**TO DO**
Make an exact copy of the lines below.

[DATA SECTION]

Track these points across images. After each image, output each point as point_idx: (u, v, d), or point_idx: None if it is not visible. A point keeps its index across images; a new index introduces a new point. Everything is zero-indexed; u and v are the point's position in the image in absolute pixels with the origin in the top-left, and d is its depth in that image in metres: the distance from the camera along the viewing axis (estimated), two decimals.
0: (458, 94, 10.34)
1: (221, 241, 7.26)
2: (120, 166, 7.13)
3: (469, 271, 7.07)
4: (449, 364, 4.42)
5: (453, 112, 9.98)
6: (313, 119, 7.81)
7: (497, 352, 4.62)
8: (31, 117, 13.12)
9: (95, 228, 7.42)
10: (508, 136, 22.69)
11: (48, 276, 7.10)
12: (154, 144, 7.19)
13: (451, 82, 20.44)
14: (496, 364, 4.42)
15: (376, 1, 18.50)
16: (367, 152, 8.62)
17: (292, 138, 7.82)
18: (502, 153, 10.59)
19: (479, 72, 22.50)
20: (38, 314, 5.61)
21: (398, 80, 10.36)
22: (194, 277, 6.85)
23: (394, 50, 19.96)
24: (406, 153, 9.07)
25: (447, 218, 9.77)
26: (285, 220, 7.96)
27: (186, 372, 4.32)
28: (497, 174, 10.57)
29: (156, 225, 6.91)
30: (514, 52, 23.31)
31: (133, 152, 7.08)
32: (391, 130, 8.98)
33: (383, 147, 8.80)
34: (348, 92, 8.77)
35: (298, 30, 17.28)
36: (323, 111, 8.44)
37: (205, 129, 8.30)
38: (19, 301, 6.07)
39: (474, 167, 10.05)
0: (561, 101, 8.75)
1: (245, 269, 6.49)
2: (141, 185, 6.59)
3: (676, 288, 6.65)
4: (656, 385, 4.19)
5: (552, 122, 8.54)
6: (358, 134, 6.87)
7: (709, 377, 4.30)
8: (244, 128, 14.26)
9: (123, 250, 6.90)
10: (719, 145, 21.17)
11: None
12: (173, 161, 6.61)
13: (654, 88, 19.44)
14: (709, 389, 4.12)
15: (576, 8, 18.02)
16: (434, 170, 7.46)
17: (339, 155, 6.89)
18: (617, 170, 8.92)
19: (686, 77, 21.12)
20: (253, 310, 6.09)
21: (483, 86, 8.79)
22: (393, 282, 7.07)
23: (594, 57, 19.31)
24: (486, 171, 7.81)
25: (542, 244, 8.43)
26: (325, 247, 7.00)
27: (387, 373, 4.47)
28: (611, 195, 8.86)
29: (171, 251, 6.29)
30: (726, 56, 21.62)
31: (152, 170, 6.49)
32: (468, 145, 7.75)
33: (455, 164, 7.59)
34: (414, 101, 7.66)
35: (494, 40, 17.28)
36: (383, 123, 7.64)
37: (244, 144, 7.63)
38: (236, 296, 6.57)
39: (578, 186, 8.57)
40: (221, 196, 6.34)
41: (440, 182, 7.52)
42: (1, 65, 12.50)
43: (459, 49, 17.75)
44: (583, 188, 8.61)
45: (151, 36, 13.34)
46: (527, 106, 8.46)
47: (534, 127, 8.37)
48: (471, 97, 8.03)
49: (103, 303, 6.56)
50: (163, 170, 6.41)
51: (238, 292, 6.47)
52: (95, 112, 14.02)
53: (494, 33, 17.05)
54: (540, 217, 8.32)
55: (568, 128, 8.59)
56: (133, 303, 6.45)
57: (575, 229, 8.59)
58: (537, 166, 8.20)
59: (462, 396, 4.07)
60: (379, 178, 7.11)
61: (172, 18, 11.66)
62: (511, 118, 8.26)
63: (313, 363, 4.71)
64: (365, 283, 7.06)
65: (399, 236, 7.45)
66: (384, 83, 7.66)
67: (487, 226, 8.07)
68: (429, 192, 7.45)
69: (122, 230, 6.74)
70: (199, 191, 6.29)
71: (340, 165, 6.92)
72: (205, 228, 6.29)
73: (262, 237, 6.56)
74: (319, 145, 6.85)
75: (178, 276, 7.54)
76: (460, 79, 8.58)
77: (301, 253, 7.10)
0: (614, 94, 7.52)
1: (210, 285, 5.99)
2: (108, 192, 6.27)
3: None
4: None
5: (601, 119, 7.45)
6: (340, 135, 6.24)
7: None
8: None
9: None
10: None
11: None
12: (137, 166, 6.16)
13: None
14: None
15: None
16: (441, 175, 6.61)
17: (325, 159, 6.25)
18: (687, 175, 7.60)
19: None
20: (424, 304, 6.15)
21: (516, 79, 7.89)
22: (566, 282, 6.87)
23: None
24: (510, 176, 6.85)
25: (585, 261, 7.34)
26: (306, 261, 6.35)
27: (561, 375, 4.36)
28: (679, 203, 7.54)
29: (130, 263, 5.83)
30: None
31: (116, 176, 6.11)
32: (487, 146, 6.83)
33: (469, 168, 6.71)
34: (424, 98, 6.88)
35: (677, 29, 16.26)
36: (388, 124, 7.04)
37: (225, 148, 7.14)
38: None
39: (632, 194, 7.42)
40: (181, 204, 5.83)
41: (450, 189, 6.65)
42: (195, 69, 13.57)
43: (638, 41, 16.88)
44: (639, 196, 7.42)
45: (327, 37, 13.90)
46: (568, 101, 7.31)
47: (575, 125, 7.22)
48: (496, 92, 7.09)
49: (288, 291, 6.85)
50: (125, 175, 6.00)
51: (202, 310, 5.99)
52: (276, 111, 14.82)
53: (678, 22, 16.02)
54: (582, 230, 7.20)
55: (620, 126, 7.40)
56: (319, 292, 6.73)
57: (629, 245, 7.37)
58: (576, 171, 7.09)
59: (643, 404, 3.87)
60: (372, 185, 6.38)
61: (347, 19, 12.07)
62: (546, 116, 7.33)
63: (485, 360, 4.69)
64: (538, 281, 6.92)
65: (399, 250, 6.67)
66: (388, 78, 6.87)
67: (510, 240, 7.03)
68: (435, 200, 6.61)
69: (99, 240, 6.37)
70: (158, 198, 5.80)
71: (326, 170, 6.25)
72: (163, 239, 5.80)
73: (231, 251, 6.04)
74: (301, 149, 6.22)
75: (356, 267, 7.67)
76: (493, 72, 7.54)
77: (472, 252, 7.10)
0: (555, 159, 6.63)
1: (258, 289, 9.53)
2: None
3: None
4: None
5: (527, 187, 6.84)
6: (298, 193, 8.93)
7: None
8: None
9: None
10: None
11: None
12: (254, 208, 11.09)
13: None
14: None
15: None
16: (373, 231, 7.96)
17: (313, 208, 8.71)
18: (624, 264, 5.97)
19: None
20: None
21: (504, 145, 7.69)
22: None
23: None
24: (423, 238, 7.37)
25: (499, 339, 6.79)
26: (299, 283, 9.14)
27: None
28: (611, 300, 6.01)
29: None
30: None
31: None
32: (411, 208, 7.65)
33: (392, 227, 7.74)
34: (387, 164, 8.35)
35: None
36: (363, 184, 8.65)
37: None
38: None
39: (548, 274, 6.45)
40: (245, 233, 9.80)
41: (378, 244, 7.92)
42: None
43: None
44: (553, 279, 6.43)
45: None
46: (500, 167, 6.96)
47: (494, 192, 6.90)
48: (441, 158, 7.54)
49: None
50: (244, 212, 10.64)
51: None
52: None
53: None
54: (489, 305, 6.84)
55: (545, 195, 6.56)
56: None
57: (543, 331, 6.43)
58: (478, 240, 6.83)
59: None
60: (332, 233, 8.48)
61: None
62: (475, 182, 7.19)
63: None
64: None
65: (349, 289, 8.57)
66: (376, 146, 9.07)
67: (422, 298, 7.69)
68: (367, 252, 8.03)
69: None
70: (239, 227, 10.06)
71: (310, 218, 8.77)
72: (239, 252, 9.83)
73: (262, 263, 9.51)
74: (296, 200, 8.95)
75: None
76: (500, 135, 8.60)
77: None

[/DATA SECTION]

**SOLUTION**
Track these points across images. After each image, output each point as point_idx: (u, v, d), or point_idx: None if it is not visible. A point keeps its index across images; a new index introduces a new point. Everything is zero-indexed; u and v are the point's position in the image in absolute pixels with the origin in the top-left, and d is its depth in that image in metres: the distance from the camera along the viewing axis (estimated), two decimals.
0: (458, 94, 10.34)
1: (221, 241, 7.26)
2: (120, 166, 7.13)
3: (469, 271, 7.07)
4: (449, 364, 4.42)
5: (453, 112, 9.98)
6: (313, 119, 7.81)
7: (497, 352, 4.62)
8: (31, 117, 13.12)
9: (95, 228, 7.42)
10: (508, 136, 22.69)
11: (48, 276, 7.10)
12: (154, 144, 7.19)
13: (451, 82, 20.44)
14: (496, 364, 4.42)
15: (376, 1, 18.50)
16: (367, 152, 8.62)
17: (292, 138, 7.82)
18: (502, 153, 10.59)
19: (479, 72, 22.50)
20: (38, 314, 5.61)
21: (398, 80, 10.36)
22: (194, 277, 6.85)
23: (394, 50, 19.96)
24: (406, 153, 9.07)
25: (447, 218, 9.77)
26: (285, 220, 7.96)
27: (186, 372, 4.32)
28: (497, 174, 10.57)
29: (156, 225, 6.91)
30: (514, 52, 23.31)
31: (133, 152, 7.08)
32: (391, 130, 8.98)
33: (383, 147, 8.80)
34: (348, 92, 8.77)
35: (298, 30, 17.28)
36: (323, 111, 8.44)
37: (205, 129, 8.30)
38: (19, 301, 6.07)
39: (474, 167, 10.05)
0: (561, 101, 8.75)
1: (245, 269, 6.49)
2: (141, 185, 6.59)
3: (676, 288, 6.65)
4: (656, 385, 4.19)
5: (552, 122, 8.54)
6: (358, 134, 6.87)
7: (709, 377, 4.30)
8: (244, 128, 14.26)
9: (123, 250, 6.90)
10: (719, 145, 21.17)
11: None
12: (173, 161, 6.61)
13: (654, 88, 19.44)
14: (709, 389, 4.12)
15: (576, 8, 18.02)
16: (434, 170, 7.46)
17: (339, 155, 6.89)
18: (617, 170, 8.92)
19: (686, 77, 21.12)
20: (253, 310, 6.09)
21: (483, 86, 8.79)
22: (393, 282, 7.07)
23: (594, 57, 19.31)
24: (486, 171, 7.81)
25: (542, 244, 8.43)
26: (325, 247, 7.00)
27: (387, 373, 4.47)
28: (611, 195, 8.86)
29: (171, 251, 6.29)
30: (726, 56, 21.62)
31: (152, 170, 6.49)
32: (468, 145, 7.75)
33: (455, 164, 7.59)
34: (414, 101, 7.66)
35: (494, 40, 17.28)
36: (383, 123, 7.64)
37: (244, 144, 7.63)
38: (236, 296, 6.57)
39: (578, 186, 8.57)
40: (221, 196, 6.34)
41: (440, 182, 7.52)
42: (1, 65, 12.50)
43: (459, 49, 17.75)
44: (583, 188, 8.61)
45: (151, 36, 13.34)
46: (527, 106, 8.46)
47: (534, 127, 8.37)
48: (471, 97, 8.03)
49: (103, 303, 6.56)
50: (163, 170, 6.41)
51: (238, 292, 6.47)
52: (95, 112, 14.02)
53: (494, 33, 17.05)
54: (540, 217, 8.32)
55: (568, 128, 8.59)
56: (133, 303, 6.45)
57: (575, 229, 8.59)
58: (537, 166, 8.20)
59: (462, 396, 4.07)
60: (379, 178, 7.11)
61: (172, 18, 11.66)
62: (511, 118, 8.26)
63: (313, 363, 4.71)
64: (365, 283, 7.06)
65: (399, 236, 7.45)
66: (384, 83, 7.66)
67: (487, 226, 8.07)
68: (429, 192, 7.45)
69: (122, 230, 6.74)
70: (199, 191, 6.29)
71: (340, 165, 6.92)
72: (205, 228, 6.29)
73: (262, 237, 6.56)
74: (319, 145, 6.85)
75: (178, 276, 7.54)
76: (460, 79, 8.58)
77: (301, 253, 7.10)
0: (614, 94, 7.52)
1: (210, 285, 5.99)
2: (108, 192, 6.27)
3: None
4: None
5: (601, 119, 7.45)
6: (340, 135, 6.24)
7: None
8: None
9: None
10: None
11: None
12: (137, 166, 6.16)
13: None
14: None
15: None
16: (441, 175, 6.61)
17: (325, 159, 6.25)
18: (687, 175, 7.60)
19: None
20: (424, 304, 6.15)
21: (516, 79, 7.89)
22: (566, 282, 6.87)
23: None
24: (510, 176, 6.85)
25: (585, 261, 7.34)
26: (306, 261, 6.35)
27: (561, 375, 4.36)
28: (679, 203, 7.54)
29: (130, 263, 5.83)
30: None
31: (116, 176, 6.11)
32: (487, 146, 6.83)
33: (469, 168, 6.71)
34: (424, 98, 6.88)
35: (677, 29, 16.26)
36: (388, 124, 7.04)
37: (225, 148, 7.14)
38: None
39: (632, 194, 7.42)
40: (181, 204, 5.83)
41: (450, 189, 6.65)
42: (195, 69, 13.57)
43: (638, 41, 16.88)
44: (639, 196, 7.42)
45: (327, 37, 13.90)
46: (568, 101, 7.31)
47: (575, 125, 7.22)
48: (496, 92, 7.09)
49: (288, 291, 6.85)
50: (125, 175, 6.00)
51: (202, 310, 5.99)
52: (276, 111, 14.82)
53: (678, 22, 16.02)
54: (582, 230, 7.20)
55: (620, 126, 7.40)
56: (319, 292, 6.73)
57: (629, 245, 7.37)
58: (576, 171, 7.09)
59: (643, 404, 3.87)
60: (372, 185, 6.38)
61: (347, 19, 12.07)
62: (546, 116, 7.33)
63: (485, 360, 4.69)
64: (538, 281, 6.92)
65: (399, 250, 6.67)
66: (388, 78, 6.87)
67: (510, 240, 7.03)
68: (435, 200, 6.61)
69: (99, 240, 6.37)
70: (158, 198, 5.80)
71: (326, 170, 6.25)
72: (163, 239, 5.80)
73: (231, 251, 6.04)
74: (301, 149, 6.22)
75: (356, 267, 7.67)
76: (493, 72, 7.54)
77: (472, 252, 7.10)
0: (555, 159, 6.63)
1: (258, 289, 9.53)
2: None
3: None
4: None
5: (527, 187, 6.84)
6: (298, 193, 8.93)
7: None
8: None
9: None
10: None
11: None
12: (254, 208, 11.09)
13: None
14: None
15: None
16: (373, 231, 7.96)
17: (313, 208, 8.71)
18: (624, 264, 5.97)
19: None
20: None
21: (504, 145, 7.69)
22: None
23: None
24: (423, 238, 7.37)
25: (499, 339, 6.79)
26: (299, 283, 9.14)
27: None
28: (611, 300, 6.01)
29: None
30: None
31: None
32: (411, 208, 7.65)
33: (392, 227, 7.74)
34: (387, 164, 8.35)
35: None
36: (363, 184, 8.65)
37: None
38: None
39: (548, 274, 6.45)
40: (245, 233, 9.80)
41: (378, 244, 7.92)
42: None
43: None
44: (553, 279, 6.43)
45: None
46: (500, 167, 6.96)
47: (494, 192, 6.90)
48: (441, 158, 7.54)
49: None
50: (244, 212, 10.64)
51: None
52: None
53: None
54: (489, 305, 6.84)
55: (545, 195, 6.56)
56: None
57: (543, 331, 6.43)
58: (478, 240, 6.83)
59: None
60: (332, 233, 8.48)
61: None
62: (475, 182, 7.19)
63: None
64: None
65: (349, 289, 8.57)
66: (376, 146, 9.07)
67: (422, 298, 7.69)
68: (367, 252, 8.03)
69: None
70: (239, 227, 10.06)
71: (310, 218, 8.77)
72: (239, 252, 9.83)
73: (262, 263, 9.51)
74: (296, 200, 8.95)
75: None
76: (500, 135, 8.60)
77: None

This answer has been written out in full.